___ Information given ___
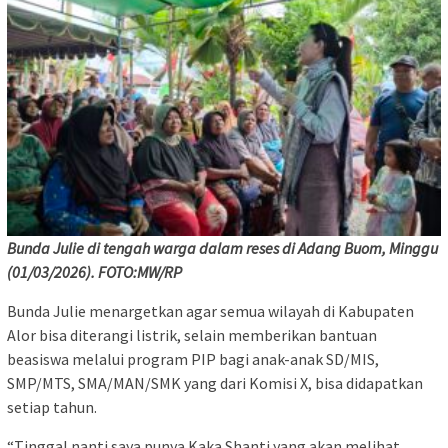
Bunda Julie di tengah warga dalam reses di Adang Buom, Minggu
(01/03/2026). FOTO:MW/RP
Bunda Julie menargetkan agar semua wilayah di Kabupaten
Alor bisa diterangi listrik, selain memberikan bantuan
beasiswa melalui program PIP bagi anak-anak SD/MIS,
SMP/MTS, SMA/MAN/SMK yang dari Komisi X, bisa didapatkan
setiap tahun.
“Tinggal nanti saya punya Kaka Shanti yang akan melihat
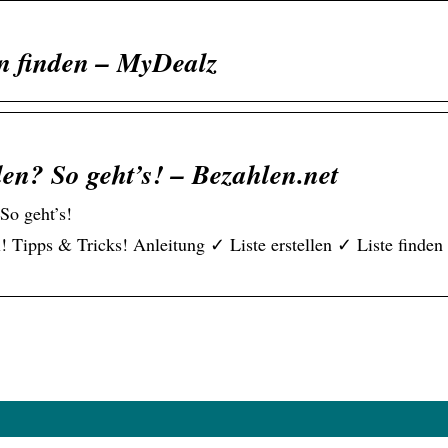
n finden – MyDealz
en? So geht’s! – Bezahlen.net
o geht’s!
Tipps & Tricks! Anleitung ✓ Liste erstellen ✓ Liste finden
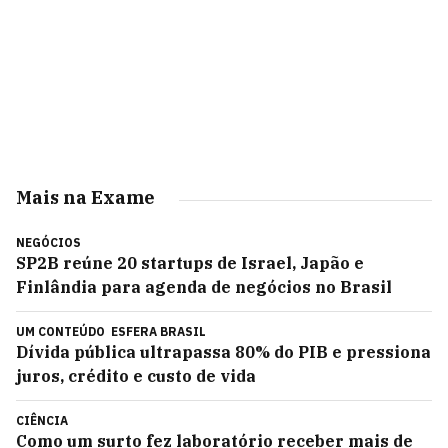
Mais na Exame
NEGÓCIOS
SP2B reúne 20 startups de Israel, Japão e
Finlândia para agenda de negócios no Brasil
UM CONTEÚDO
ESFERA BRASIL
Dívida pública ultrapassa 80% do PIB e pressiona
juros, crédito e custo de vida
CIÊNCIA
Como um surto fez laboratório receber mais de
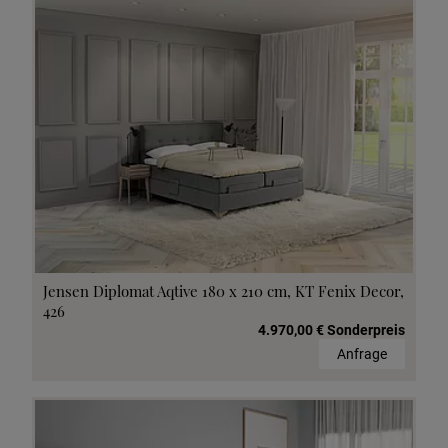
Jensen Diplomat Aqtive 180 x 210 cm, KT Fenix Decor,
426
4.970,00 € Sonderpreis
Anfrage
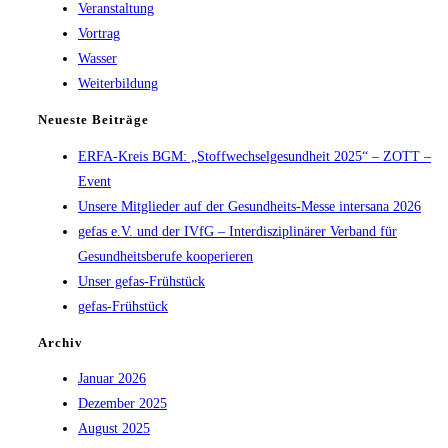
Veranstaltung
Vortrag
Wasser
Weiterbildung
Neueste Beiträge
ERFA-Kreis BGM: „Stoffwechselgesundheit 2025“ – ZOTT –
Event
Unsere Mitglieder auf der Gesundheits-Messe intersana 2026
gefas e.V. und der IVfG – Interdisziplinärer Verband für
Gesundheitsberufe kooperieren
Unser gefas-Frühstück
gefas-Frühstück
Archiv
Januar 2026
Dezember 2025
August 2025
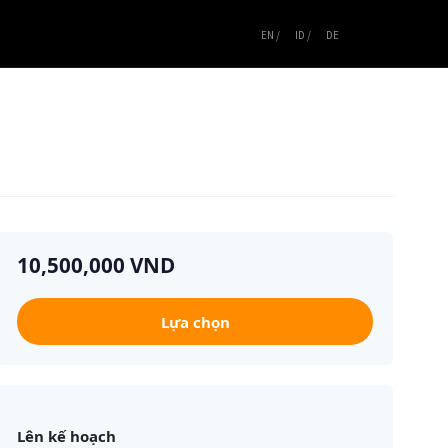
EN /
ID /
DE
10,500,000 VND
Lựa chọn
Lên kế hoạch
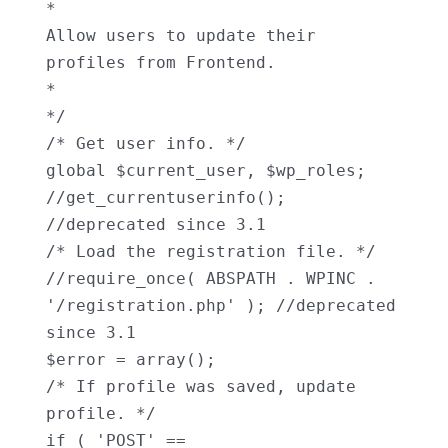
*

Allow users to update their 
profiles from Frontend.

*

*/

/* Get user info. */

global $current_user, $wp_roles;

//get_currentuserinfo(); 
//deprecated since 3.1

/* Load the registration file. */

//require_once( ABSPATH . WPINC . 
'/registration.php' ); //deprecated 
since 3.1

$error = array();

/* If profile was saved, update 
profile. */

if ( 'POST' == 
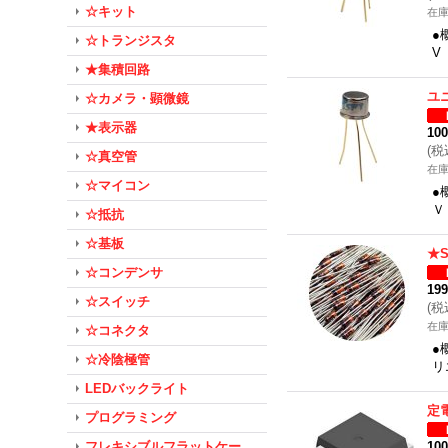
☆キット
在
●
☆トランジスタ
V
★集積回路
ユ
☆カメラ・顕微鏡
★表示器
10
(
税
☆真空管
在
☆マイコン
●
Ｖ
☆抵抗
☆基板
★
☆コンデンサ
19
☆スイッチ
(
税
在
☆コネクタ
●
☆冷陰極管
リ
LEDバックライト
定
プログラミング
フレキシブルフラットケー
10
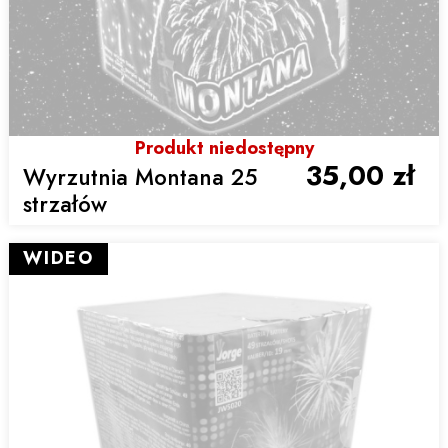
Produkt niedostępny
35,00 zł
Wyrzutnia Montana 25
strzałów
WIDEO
___
◆ What is being asked
The expected answer is a copy of every line in the entries that holds the word "yang".

◆ Your response
SMP/MTS, SMA/MAN/SMK yang dari Komisi X, bisa didapatkan
“Tinggal nanti saya punya Kaka Shanti yang akan melihat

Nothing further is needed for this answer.